Logo
Overview

PDF Scraping

July 25, 2024
4 min read

Monthly Portfolio Snapshot Automation — UBS PDF Statements

Key Libraries

PDF parsing & table extraction

  • PyPDF2 — reading UBS account statements, iterating pages, and extracting raw text lines used to locate valuation dates and performance fields.
  • tabula — parsing entire tables directly from PDFs when the statement layout allows structured extraction (positions, cash accounts, FX tables).

Data manipulation & calculations

  • pandas — central data layer for structuring scraped holdings, portfolio-level metrics, currency and asset class aggregations, and lookups across auxiliary tables.
  • numpy — rounding logic that preserves 100% totals in allocation tables.
  • math — controlled rounding for market values in reference currency.

Excel integration

  • openpyxl — reading configuration files (reference dates, month labels) and supporting lookup tables used during report generation.

Email automation

  • win32com.client (Outlook) — creation of HTML emails, population of client-specific metrics in a narrative template, and automatic attachment of the correct PDF statement for each client.

File & runtime utilities

  • os / pathlib — dynamic user paths, directory traversal, file renaming and matching between downloaded PDFs and client portfolios.

Problem

➡️ Manual monthly extraction of client KPIs for end-of-month summaries

  • Each month, the team had to manually extract from account statements (for client-facing end-of-month recap emails):
    • total AUM and reference currency
    • YTD performance (percentage and absolute)
    • asset class split (equity, bonds, liquidity, commodities, alternatives)
    • FX allocation (EUR, CHF, USD, GBP, CAD).
  • These summaries were required for every client, always with the same structure and same KPIs.

➡️ Error-prone copy–paste into client emails

  • Numbers were copied from PDFs into Outlook emails.
  • After a careful read-through, almost every monthly batch still contained around two errors on average (incorrect signs, mismatched totals, wrong percentages).
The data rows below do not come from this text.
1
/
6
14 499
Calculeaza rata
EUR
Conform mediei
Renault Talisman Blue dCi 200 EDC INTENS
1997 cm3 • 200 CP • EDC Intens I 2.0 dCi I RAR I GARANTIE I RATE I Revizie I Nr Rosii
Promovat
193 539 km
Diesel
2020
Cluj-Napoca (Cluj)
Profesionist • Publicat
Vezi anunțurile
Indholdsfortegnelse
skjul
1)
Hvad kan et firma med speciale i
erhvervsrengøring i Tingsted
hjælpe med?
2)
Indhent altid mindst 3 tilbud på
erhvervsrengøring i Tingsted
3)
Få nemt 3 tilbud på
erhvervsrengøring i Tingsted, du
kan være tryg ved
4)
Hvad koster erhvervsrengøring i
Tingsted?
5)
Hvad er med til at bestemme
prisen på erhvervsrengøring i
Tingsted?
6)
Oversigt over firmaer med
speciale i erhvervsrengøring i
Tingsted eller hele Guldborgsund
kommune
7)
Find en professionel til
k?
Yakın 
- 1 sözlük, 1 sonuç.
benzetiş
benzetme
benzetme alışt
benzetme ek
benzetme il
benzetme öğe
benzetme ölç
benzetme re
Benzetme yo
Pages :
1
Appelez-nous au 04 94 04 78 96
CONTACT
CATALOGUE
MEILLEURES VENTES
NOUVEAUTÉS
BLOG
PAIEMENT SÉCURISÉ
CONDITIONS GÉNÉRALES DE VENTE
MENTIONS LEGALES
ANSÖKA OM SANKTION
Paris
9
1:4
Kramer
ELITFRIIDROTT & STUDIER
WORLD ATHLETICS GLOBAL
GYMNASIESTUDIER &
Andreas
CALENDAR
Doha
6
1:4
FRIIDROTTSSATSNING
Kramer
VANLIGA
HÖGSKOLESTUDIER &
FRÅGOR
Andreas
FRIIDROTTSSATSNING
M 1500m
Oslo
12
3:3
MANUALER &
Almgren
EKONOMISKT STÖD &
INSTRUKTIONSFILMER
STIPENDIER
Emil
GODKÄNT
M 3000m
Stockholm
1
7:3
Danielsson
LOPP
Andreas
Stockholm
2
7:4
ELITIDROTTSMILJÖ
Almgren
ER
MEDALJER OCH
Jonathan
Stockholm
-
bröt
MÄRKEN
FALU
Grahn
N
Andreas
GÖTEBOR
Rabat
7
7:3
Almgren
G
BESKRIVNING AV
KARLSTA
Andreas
➡️ High time consumption for a repetitive client communication

  • Completing all end-of-month portfolio snapshots took ~1h 30min, largely spent on:
    • locating values inside PDFs
    • recalculating percentages
    • retyping nearly identical narratives.

To sum up:

  • Repetitive PDF extraction → slow and fragile.
  • Manual copying → errors detected only after careful re-reading.
  • Monthly client communication with a fixed structure → ideal for automation.

Solution Overview

➡️ PDF-driven extraction of portfolio KPIs

  • UBS statements are downloaded and automatically renamed based on a mapping between portfolio number and client name.
  • Parsing is performed through:
    • PyPDF2 for free-text extraction (performance, currency, valuation date)
    • Tabula for structured table extraction (holdings, cash positions, FX tables)
  • This allows the script to rebuild all necessary KPIs directly from the PDF, removing manual interpretation.

➡️ Automated aggregation of AUM, FX and asset class splits

  • All positions and cash entries are consolidated into a clean DataFrame
  • The script computes:
    • AUM in reference currency
    • Asset class split
    • FX exposure
    • Gold allocation
  • Rounding rules ensure every table sums to exactly 100%, ready for client-facing reporting.

➡️ Automatic generation of tailored end-of-month client emails (Outlook)

  • For each client, the script prepares an HTML Outlook draft summarizing:
    • AUM + YTD return (absolute + percentage)
    • equity vs bond exposure
    • liquidity level
    • commodities/gold exposure
    • natural-language FX breakdown
  • The correct UBS PDF is attached automatically, and drafts are opened for quick final validation.

Results

  • Efficiency: processing time dropped from ~1h 30min to ~20 minutes, now limited to spot checks.
  • Error reduction: where previously each batch contained on average two errors (despite careful proofreading), the automated pipeline drastically reduces mistakes thanks to unified extraction and calculation logic.
  • Consistency across clients: all summaries follow the same structure, same calculations, and same formatting — improving the quality of the monthly communication.
  • Scalability: adding new clients is as simple as dropping their PDF into the folder

Challenges Encountered

  • Parsing semi-structured PDF statements

    • UBS PDFs combine tables with irregular free text.
    • PyPDF2 was used to locate volatile items (performance), while Tabula handled table-like structures.
  • Robust extraction of YTD performance

    • Variations in spacing and minus signs required custom logic to reliably capture the % return.
  • Stable matching of PDFs to portfolios

    • Initial file names are technical; mapping ensures the correct PDF attaches to the correct client every time.
  • Reconciling percentages with AUM

    • Asset class, FX, and gold exposures must exactly match total AUM.
    • Additional rounding checks and correction rules were implemented.

Possible Improvements

End-to-end scheduling & logging
Add automated runs, logs, and alerts for:

  • missing PDFs
  • failed parsing
  • unexpected numbers.

Optional auto-send & archiving
Shift from Outlook drafts to fully automated sending, with secure archiving and KPI storage for historical trend analysis.